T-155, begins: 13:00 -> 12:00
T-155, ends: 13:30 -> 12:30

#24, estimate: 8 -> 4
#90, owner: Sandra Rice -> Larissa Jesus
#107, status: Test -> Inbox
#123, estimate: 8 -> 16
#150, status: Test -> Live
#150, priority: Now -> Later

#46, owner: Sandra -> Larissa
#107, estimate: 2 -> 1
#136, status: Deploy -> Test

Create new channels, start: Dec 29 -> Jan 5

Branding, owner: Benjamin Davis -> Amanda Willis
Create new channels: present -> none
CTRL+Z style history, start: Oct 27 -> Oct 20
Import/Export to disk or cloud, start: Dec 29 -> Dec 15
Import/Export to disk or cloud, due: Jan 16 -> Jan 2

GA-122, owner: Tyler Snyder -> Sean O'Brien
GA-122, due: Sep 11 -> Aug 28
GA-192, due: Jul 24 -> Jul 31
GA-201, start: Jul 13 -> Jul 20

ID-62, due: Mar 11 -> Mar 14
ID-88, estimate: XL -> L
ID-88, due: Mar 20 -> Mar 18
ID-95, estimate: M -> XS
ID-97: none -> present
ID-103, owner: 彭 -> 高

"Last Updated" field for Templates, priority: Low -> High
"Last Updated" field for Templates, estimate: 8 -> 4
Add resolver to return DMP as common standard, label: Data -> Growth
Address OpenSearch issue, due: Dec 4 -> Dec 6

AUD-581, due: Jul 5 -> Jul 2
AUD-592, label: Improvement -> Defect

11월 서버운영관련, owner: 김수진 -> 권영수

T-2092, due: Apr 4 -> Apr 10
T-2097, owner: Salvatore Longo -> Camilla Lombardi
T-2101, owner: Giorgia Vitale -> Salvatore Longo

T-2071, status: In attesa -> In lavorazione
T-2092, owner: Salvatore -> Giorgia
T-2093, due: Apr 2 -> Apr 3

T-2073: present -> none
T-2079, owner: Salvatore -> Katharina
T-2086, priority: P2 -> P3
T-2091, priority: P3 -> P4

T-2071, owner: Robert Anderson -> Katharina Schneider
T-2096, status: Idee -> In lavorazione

===

◆ **To do**: An exact retyping of the lines from the one with "T-2101, owner: Giorgia" to the end of the material above, with both ends included and nothing added, is the required answer.

◆ **Completed task**:
T-2101, owner: Giorgia Vitale -> Salvatore Longo

T-2071, status: In attesa -> In lavorazione
T-2092, owner: Salvatore -> Giorgia
T-2093, due: Apr 2 -> Apr 3

T-2073: present -> none
T-2079, owner: Salvatore -> Katharina
T-2086, priority: P2 -> P3
T-2091, priority: P3 -> P4

T-2071, owner: Robert Anderson -> Katharina Schneider
T-2096, status: Idee -> In lavorazione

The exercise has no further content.